Além disso, a retomada das compras de ativos tem gerado dúvidas sobre sua eficácia. “O BCE reiniciará seus 20 bilhões de euros em compras de ativos por mês em novembro, e a questão principal permanece: é o suficiente?”, questiona Sayed, do FXTM.

“Os economistas acreditam que o atual esquema não será eficaz no aumento da inflação, nem será o corte da taxa de 0,10 pp. Portanto, é provável que Draghi use sua reunião final para pressionar os governos a usar suas políticas fiscais para trazer o crescimento de volta”.

Por outro lado, o pacote de estímulos pode desestimular os governos a usarem a política fiscal, destacou Holt, do Scotiabank. “Pode-se argumentar, no entanto, que reduzir cada vez mais os custos dos empréstimos reduz a disciplina de mercado imposta aos governos para adotar soluções mais criativas para impulsionar o crescimento a longo prazo”, disse ele.

Segundo Allen-Reynolds, da Capital Economics, “continuamos céticos em relação aos governos afrouxarem a política fiscal o suficiente para que o BCE se mantenha firme”. Ele destacou que os planos orçamentários de 2020 mostram expansões fiscais na Alemanha e outros países, mas “qualquer alteração em impostos e gastos provavelmente será bem pequena”.

LAGARDE

Esta é a última reunião de Draghi como presidente do BCE, antes de Lagarde assumir o posto no dia primeiro de novembro. A nova chefe do banco, porém, terá que lidar com um Conselho dividido, em meio a um cenário global de desaceleração econômica e de tensões comerciais entre os Estados Unidos e a China.

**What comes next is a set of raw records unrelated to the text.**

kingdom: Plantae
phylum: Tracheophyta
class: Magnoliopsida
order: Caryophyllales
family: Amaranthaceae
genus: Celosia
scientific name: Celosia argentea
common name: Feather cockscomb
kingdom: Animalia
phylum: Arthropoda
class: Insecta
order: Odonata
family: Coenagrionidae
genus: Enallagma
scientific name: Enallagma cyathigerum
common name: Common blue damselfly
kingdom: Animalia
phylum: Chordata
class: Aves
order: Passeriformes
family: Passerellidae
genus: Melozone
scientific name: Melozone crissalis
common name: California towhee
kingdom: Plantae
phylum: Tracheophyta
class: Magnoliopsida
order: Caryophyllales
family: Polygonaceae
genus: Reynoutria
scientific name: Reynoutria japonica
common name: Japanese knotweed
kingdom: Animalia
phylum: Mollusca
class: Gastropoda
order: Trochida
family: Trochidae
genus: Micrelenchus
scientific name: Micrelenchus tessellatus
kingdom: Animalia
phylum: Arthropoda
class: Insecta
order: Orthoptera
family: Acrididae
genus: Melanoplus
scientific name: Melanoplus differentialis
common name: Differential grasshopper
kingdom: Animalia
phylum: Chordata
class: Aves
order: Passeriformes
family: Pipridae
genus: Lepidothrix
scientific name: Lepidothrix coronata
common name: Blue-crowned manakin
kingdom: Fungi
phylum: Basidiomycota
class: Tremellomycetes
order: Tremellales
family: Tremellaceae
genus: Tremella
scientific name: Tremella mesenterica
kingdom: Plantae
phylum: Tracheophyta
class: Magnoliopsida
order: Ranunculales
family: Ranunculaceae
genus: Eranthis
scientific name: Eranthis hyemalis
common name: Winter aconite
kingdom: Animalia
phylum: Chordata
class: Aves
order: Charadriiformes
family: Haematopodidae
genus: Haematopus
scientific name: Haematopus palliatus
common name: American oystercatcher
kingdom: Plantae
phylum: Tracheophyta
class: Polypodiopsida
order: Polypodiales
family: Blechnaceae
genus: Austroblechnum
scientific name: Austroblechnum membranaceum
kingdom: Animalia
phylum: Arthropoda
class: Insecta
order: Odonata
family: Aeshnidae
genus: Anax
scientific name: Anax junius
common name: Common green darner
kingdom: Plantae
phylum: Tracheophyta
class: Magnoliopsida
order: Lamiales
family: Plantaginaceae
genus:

Em discurso ao Parlamento Europeu, no início de setembro, ela sinalizou que pode rever as taxas de juros negativas da zona do euro, amplamente criticadas por países como a Alemanha. Segundo ela, é preciso “estar atentos aos possíveis efeitos colaterais” de políticas monetárias não convencionais.

Os analistas do Rabobank, Bas van Geffen e Elwin de Groot, ressaltaram que
“as crescentes brechas entre os diferentes membros correm o risco de interferir com a eficácia do BCE”, em especial em termos de orientação e
sinalização.

“Um Conselho fraturado terá muito mais dificuldade em concordar com o próximo curso de ação. Portanto, o Conselho deve consertar suas pontes e construir um novo consenso. Este será o primeiro de muitos desafios aguardando Lagarde quando ela assumir o cargo em novembro”, disseram eles.